The obvious reason to seperate the cathodes would be to control bias for each tube. Since your not in AB there is no need for tube matching, In fact it may be better for a guitar amp to intentionally mismatch the tubes for a more complex tone.

The non obvious reason would be to avoid phase cancellations due to non linearities between the two valves. A bypass capacitor makes this a moot point.

I would. I usually like to run a simulation on Duncan PSU before making a statement like this but considering the high resistance speculated by Gibson and the fact that ALL the amps current is pulled through it I would expect a substantial voltage drop.

I don't think it was done with any benefit in mind. I think it's just a consequence of the circuit topology. Gibson tended toward more popular design trends in home audio than did Fender. At that time all the voltage being fed through a big choke was common in home audio. Gibson probably used a smaller than ideal choke (thus the high resistance) to keep the amp affordable.
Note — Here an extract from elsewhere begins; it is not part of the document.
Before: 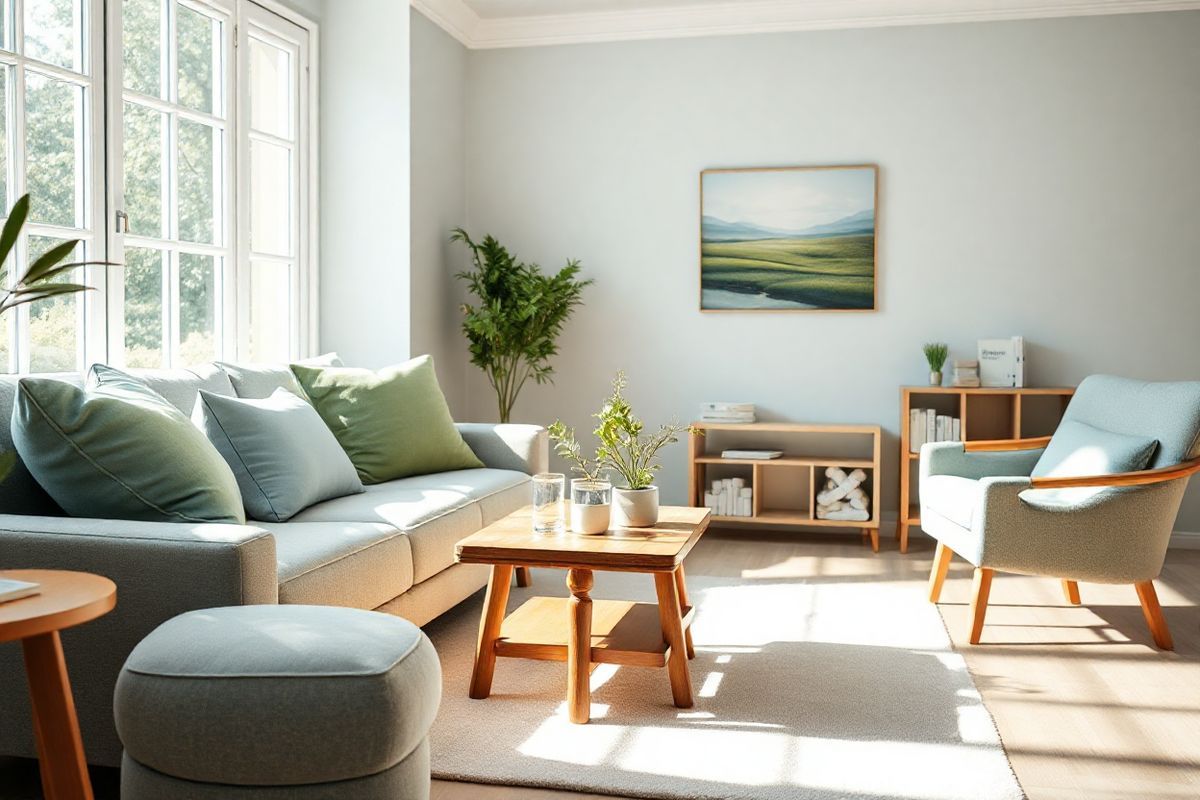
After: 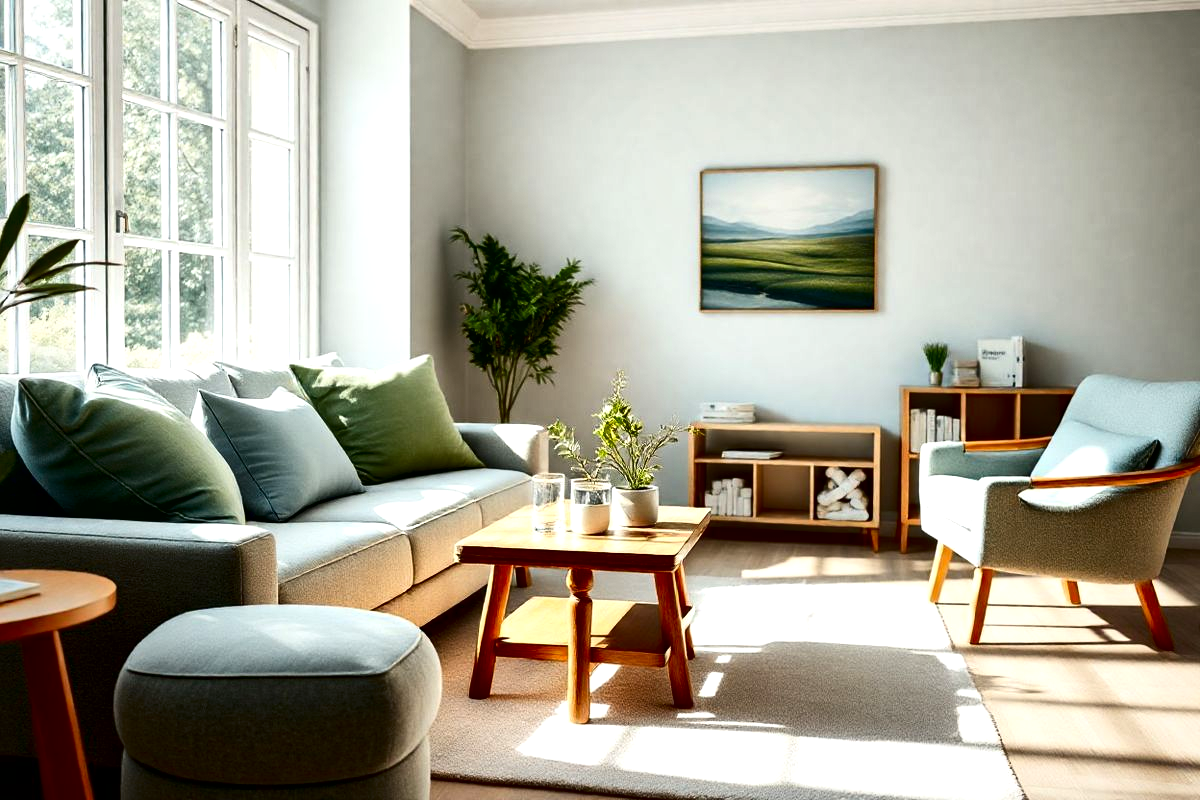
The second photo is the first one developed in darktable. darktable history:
local contrast: mode bilateral grid, contrast 70, coarseness 75, detail 180%, midtone range 0.2
contrast brightness saturation: contrast 0.22, brightness -0.19, saturation 0.24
Ideally in class A there is no voltage sag because the tube never increases it's current. When pushed though the bias class can shift into AB (single ended?) and the tube can both cutoff and saturate. In this instance I would think that a higher plate voltage would give a little "stiffer" response.
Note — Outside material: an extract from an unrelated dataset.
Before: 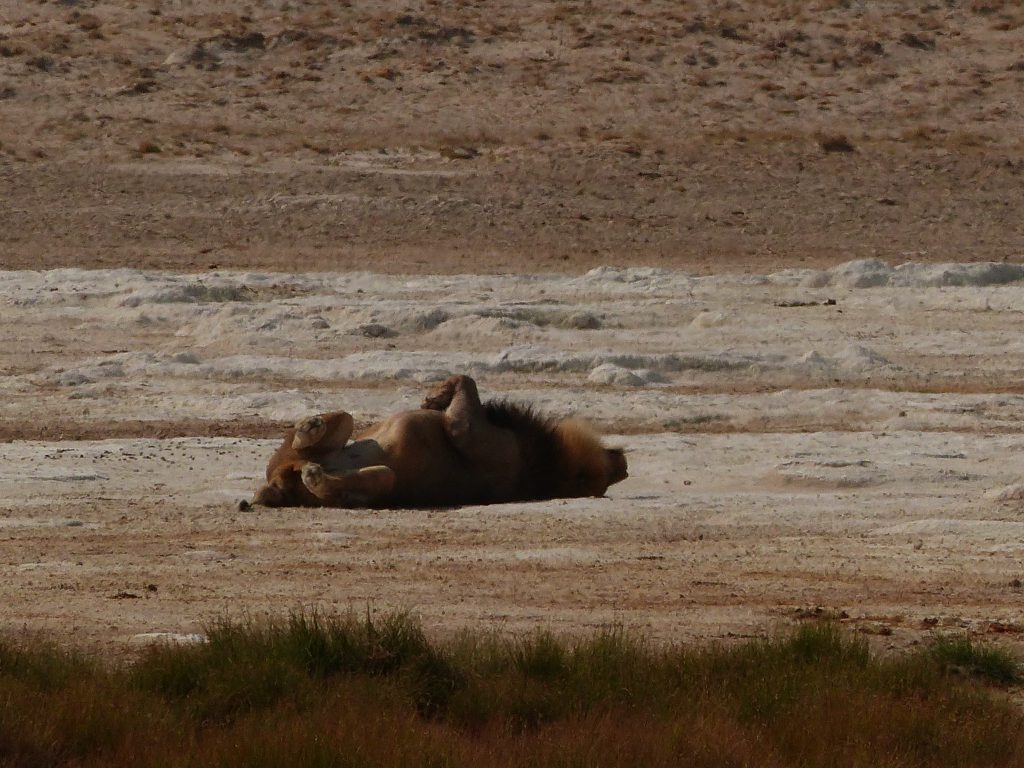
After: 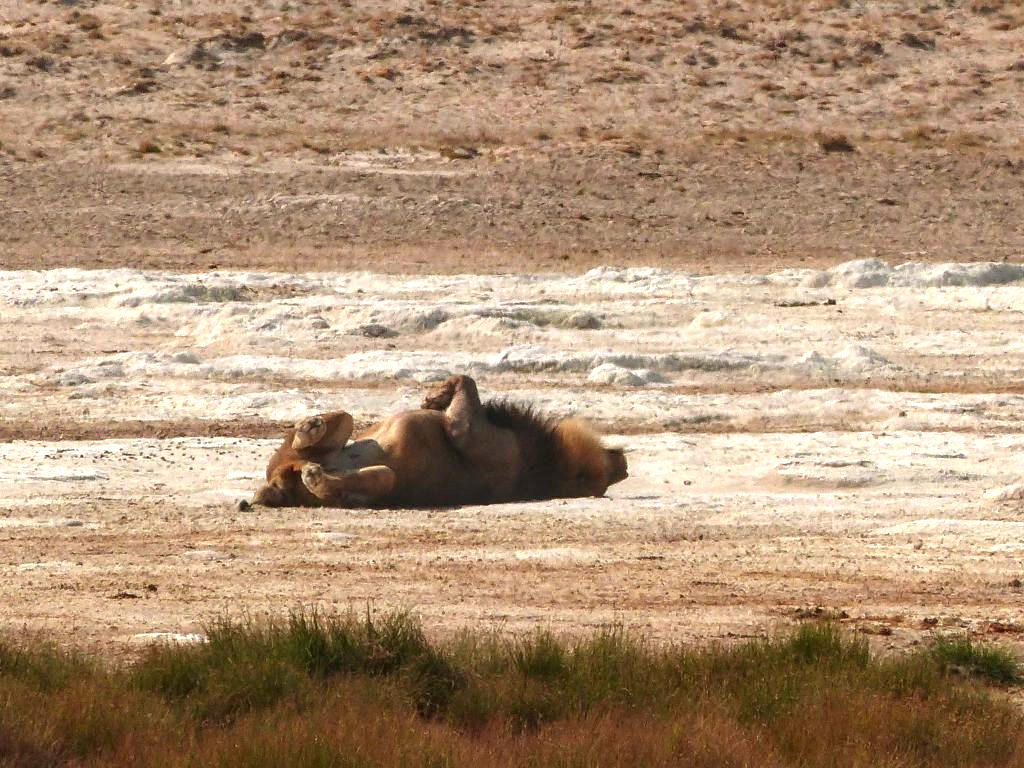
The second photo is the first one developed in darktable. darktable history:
local contrast: on, module defaults
exposure: black level correction 0, exposure 1.521 EV, compensate highlight preservation false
Some of this is speculation. Corrections accepted.

Oh, BTW I was asking the above Q's for my own benefit but I thought they were appropriate to the thread, not hijacking.

Chuck

I thank you, one and all, for your help. I will apply the lessons here to the building of a GA-9 clone from the donor amp.
As a parting question, what if I decided to eliminate the field coil resistor (of 1000ohms) and instead chose to use a different power transformer that would deliver the required plate voltage to the 6V6? Would you imagine an appreciable difference in the way the amp performed?
Oh well, as you can tell I have so many questions and there's so little time.
Thanks again!
dkevin

The speaker wouldn't work, of course. The choke, the "1000" resistor and the field coil speaker are all one and the same. The resistance of the coil in the electromagnet of the speaker is 1000 ohms and it acts as a choke. The choice of (field coil) speaker would determine the size of the choke.

The grid-grounding scheme is interesting, but I bet it would sound a whole lot different than if you shut one of the tubes off completely.

But you could replace the field coil speaker with an SE OT and a speaker

Yeah, that was my thinking. I am not wild about field-coil speakers. So, I'm thinking SE OT in the 2.5K-4K range for 2 ea. 6V6's running in parallel at about 270vdc sharing a cathode resistor of 270 ohms.